While in Halifax this winter I watched a duck land on a frozen pond. Its legs immediately splayed into a brief belly slide when momentum tipped it into a flapping, feathered, face-plant. That pretty much sums up our arrival in Bhutan this year.
The temporary apartment we frantically arranged en route from Newark to Singapore did not materialize. So after 40 plus hours of travel, we were trudging 30 minutes into town searching for accommodation. Fortunately, a guesthouse that caters to foreign workers had room for us, as long as Stella was willing to sleep on two armchairs pushed together. I had a little trouble directing the taxi back to the construction site that was meant to be our original apartment. Eventually, I was able to locate it, and the pile of gear we had cached there while in town.

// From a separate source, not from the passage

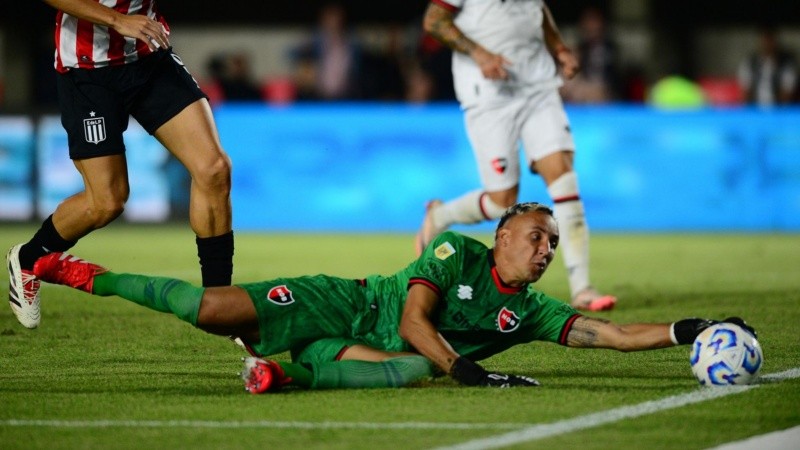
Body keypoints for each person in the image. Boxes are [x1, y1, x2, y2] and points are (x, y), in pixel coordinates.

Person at [27, 202, 756, 392]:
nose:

Then back to the guesthouse, where I shuttled the duffle bags up to the 3rd floor, trying hard not to pass out the whole time. Thimphu is at 7600 feet. At this point, I felt like I’d been running wind sprints. Finally, it was time for us all to rest and relax, when Stella face planted in the bathroom.

Had we been at home in the U.S. stitches would have been the next order of business. But its Bhutan, we’d been on the road for days, it was getting dark, and a small stick of Dermabond skin-glue had found its way into our first aid kit. I really thought we were turning a corner, Jen and I were doing a passable job of approximating the wound, when we heard a sound like someone slowly dumping a can of peaches onto the wood floor of the front room. Isabelle was throwing up.

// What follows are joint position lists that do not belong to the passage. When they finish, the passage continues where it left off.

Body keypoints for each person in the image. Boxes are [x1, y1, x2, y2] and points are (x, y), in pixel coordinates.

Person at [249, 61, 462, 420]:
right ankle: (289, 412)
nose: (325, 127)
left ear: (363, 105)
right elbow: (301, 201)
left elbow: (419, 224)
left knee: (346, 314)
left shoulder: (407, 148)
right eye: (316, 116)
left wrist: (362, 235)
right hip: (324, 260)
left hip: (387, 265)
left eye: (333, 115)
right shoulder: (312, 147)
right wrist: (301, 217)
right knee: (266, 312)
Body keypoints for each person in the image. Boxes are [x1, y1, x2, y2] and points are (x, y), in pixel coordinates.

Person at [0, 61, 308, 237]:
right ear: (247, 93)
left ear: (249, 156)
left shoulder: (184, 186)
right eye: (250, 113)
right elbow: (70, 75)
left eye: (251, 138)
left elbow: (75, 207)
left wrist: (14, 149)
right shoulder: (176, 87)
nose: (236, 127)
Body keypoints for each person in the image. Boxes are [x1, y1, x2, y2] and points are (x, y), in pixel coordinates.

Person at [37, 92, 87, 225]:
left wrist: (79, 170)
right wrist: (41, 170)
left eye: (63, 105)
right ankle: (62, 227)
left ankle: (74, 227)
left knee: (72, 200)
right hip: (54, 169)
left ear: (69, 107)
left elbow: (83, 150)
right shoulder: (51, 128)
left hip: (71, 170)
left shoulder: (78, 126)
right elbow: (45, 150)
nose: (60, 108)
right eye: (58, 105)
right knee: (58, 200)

I can not overemphasize how bad we were suffering from jet-lag at this point. We had left Newark on Monday afternoon and arrived in Singapore on Wednesday morning. But strangely it was dark the entire flight. Somehow we had lost all of Tuesday. And we were still a day and a half from our destination! Its a weird kind of time-travel, flying over the dateline. It leaves us in a stuporous, lethargic fog for days. It is an exhaustion I’ve rarely felt. Like those 24-hour anesthesia shifts when I can’t make it to the call room.
It was in this state, squatting over a bleeding child, listening to another vomit, with no hot water and the promise of feeling cold for the next two months, that my strong adventurous wife broke.

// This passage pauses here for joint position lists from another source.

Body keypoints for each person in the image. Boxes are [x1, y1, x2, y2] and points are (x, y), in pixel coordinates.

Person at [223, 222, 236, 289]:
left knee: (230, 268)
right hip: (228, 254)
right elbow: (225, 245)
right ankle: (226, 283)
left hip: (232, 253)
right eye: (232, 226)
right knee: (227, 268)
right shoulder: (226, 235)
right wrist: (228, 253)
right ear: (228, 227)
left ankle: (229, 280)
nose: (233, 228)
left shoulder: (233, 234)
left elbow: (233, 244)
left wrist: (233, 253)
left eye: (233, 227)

Jen cried our first night in Bhutan.
It’s been a week. We are finally settled into volunteer housing, and the space heaters are running full blast. It surprised me that we would have a difficult transition this year. I thought things would be so easy since we’d been here before. Then Jen reminded me that, “knowing it’s going to be cold, doesn’t make your ass feel any better when it hits the toilet seat”.
We are already starting to joke about that first day. I guess we’ve sat here long enough to warm up the seat.